How We Partitioned Airbnb’s Main Database in Two Weeks

hbhakhra · on Oct 10, 2015

This really shows the value of a few good engineers. I can easily see this taking a team of engineers much longer, but in this case a few engineers figured out the least painful solution and implemented it with minimal down time.

caffeineninja · on Oct 10, 2015

RDS wouldn't be my first choice to run in a production environment like AirBNB...

fletchowns · on Oct 10, 2015

How come? Isn't that exactly what RDS is designed for?

toomuchtodo · on Oct 10, 2015

RDS is just fine for production environments. Any tuning you need done can be done with parameters; your only limit might be that imposed on RDS for connections (based on instance size).

stock_toaster · on Oct 10, 2015

In my experience (a few years ago though, to be honest), RDS was absolutely terrible for high performance and/or latency sensitive write workloads. Due to how (again, at the time) replication was handled -- amazon apparently did (at the time? still does?) synchronous writes to each AZ, and only completes the transaction when both return. When one AZ/RDS-instance was slow or dropping packets (seemed oddly frequent at the time for cross-AZ traffic -- again about 3 years ago though), our production stack would catch fire and come to a crashing halt. Never again!

schleyfox · on Oct 10, 2015

Hi, one of the Airbnb engineers involved in this op here. Yeah... that does sound a lot like 3 years ago. The situation has gotten a lot better, especially with 5.6 and PIOPS. These days, things work pretty smoothly (even as the volume of traffic and data has scaled massively).
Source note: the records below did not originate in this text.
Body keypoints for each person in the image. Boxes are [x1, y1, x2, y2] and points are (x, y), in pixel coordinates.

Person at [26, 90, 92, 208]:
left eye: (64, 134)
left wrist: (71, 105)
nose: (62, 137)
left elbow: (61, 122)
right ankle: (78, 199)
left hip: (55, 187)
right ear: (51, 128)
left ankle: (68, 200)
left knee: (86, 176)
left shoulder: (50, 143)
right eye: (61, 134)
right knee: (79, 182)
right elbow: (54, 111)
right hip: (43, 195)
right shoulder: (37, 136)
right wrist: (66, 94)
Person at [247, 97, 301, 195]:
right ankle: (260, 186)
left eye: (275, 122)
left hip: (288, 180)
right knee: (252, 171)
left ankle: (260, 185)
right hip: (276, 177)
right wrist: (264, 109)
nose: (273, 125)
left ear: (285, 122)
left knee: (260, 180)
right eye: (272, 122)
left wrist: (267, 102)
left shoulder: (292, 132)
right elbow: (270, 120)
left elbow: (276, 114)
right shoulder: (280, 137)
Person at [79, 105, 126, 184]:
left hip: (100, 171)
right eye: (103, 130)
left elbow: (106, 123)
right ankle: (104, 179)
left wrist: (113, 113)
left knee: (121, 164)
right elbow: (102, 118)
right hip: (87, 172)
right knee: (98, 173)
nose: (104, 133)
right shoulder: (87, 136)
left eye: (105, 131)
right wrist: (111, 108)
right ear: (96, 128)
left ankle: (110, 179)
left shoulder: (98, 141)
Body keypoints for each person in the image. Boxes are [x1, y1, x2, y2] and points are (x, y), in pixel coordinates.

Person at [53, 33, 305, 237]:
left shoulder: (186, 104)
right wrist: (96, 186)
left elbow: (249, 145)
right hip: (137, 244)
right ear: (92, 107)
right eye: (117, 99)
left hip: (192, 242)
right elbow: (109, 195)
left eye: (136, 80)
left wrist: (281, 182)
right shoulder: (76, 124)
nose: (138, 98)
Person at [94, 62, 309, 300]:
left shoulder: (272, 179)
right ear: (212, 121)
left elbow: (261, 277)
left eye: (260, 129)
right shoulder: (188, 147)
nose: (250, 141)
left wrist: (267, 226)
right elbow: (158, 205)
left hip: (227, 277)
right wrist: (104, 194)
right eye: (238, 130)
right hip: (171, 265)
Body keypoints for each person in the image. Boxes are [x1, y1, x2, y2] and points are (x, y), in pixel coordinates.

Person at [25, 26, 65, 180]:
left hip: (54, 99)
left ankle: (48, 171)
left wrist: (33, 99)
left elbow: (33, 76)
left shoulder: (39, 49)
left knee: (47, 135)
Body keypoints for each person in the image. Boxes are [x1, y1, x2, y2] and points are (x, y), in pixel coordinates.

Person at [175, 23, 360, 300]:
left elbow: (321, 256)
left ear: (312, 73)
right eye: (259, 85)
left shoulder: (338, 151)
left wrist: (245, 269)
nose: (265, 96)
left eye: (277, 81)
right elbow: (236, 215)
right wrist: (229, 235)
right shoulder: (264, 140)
stock_toaster · on Oct 10, 2015

Ah. That is great to hear! It was a special kind of hell having to deal with it with such regularity, at any and all hours (4am?! of course!). ;_;

akurilin · on Oct 10, 2015

Is there any visibility into how this is actually implemented? Was considering switching from self-hosted Postgres on EC2 to RDS, but that delay would be certainly an issue.

stock_toaster · on Oct 10, 2015

No, there was zero visibility. Again..This was just over 3 years ago, so my memory isn't super fresh but we managed to wring bits and pieces of info from our paid aws support after we kept getting such horrible intermittent write latency.

We later tried just running mysql ourselves on big instances, and raid'ing across a large amount of EBS volumes... we ended up running into other weird issues with that too. We would sometimes get terrible write latency spikes, which we were told was a result of "stuck blocks on the SAN". Apparently the backing SAN would sometimes have some blocks that performed very poorly (maybe a disk under high contention in one SAN cabinet?), and this would cause our overall RDS performance to plummet, but only irregularly. We would usually get on the horn and after talking with someone it would either magically stop being slow ("we dont see any problems here!") or we would be told about some "stuck blocks" and they would do some type of remapping or migration of those blocks. Not very transparent to us what really was going on. Sometimes we would just spin up new instances and ebs volumes, and do perf testing on them until we got a set that performed consistently, until something goofy happened again a week later or something. Pretty awful. We tried local instance storage, but it just wasn't fast enough (primary reason), and it felt a bit dangerous -- even though we backed up to an EBS volume pretty regularly.

We ended up bailing from aws and saw huge performance improvements (reduction in latency, etc) by using ssds and real hardware. We even actually ended up with some cost savings! Not long after we left, amazon came out with local SSD storage (high I/O instances I think they were called?), which may have been workable, but by then we had migrated away (we still used s3 though, and still used on-demand instances for developers).

akurilin · on Oct 10, 2015

Got it, thanks for clarifying. The transition to bare metal story doesn't seem to be nearly as frequent nowadays, although it does still happen. We've been mostly lucky with AWS performance so far, but this certainly isn't super encouraging, especially given the apparent performance unpredictability here.

bpicolo · on Oct 10, 2015

Though if one part of your stack is going to be on the metal, db is a good choice.

mentat · on Oct 10, 2015

Failing between AZs is a multi minute process and sometimes doesn't work at which point you have to get someone on the phone.

toomuchtodo · on Oct 10, 2015

I would not consider 120 seconds to be excessive when you're failing over to a new master from the hot slave.

akurilin · on Oct 10, 2015

Ouch, isn't automatic failover one of the big selling points of RDS?

kureikain · on Oct 10, 2015

From what I see, that failover uses DNS. The endpoint stays same, but it's pointed to new IP address or so...And the app may continue to use the cached IP from DNS query. I have to write a daemon to listen to RDS event and restart our app if it detects a failover event :(

gaius · on Oct 10, 2015

Those who forget Oracle are doomed to reinvent it.

rcaught · on Oct 10, 2015

Those who forget open source databases are doomed to pay per-processor licensing fees.